[Dataset items]

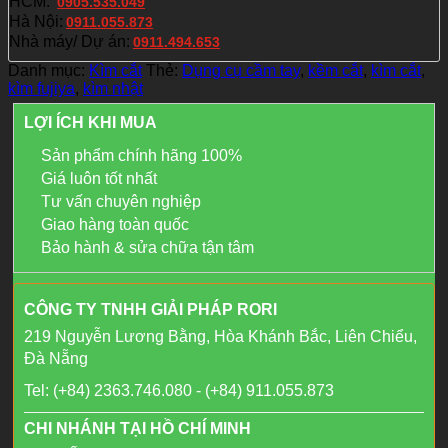
HCM:
0905.535.049
Hà Nội:
0911.055.873
Nhà máy/ Dự án:
0911.494.653
Danh mục:
Kìm cắt
Thẻ:
Dụng cụ cầm tay
,
kềm cắt
,
kìm cắt
,
kìm fujiya
,
kìm nhật
LỢI ÍCH KHI MUA
Sản phẩm chính hãng 100%
Giá luôn tốt nhất
Tư vấn chuyên nghiệp
Giao hàng toàn quốc
Bảo hành & sửa chữa tận tâm
CÔNG TY TNHH GIẢI PHÁP RORI
219 Nguyễn Lương Bằng, Hòa Khánh Bắc, Liên Chiểu,
Đà Nẵng
Tel: (+84) 2363.746.080 - (+84) 911.055.873
CHI NHÁNH TẠI HỒ CHÍ MINH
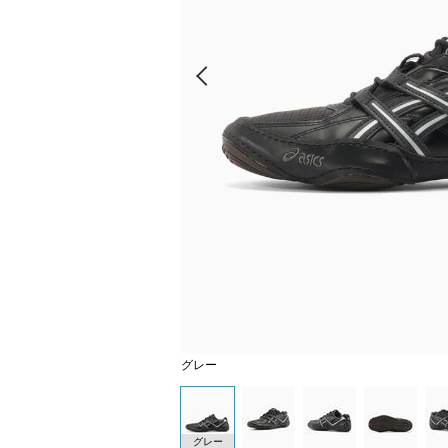
Prev
グレー
グレー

— EXERCISE GOAL —
Copy the items above line for line, keeping every word and mark the same but leaving out the pictures.

— ANSWER BELOW —
HCM:
0905.535.049
Hà Nội:
0911.055.873
Nhà máy/ Dự án:
0911.494.653
Danh mục:
Kìm cắt
Thẻ:
Dụng cụ cầm tay
,
kềm cắt
,
kìm cắt
,
kìm fujiya
,
kìm nhật
LỢI ÍCH KHI MUA
Sản phẩm chính hãng 100%
Giá luôn tốt nhất
Tư vấn chuyên nghiệp
Giao hàng toàn quốc
Bảo hành & sửa chữa tận tâm
CÔNG TY TNHH GIẢI PHÁP RORI
219 Nguyễn Lương Bằng, Hòa Khánh Bắc, Liên Chiểu,
Đà Nẵng
Tel: (+84) 2363.746.080 - (+84) 911.055.873
CHI NHÁNH TẠI HỒ CHÍ MINH
Prev
グレー
グレー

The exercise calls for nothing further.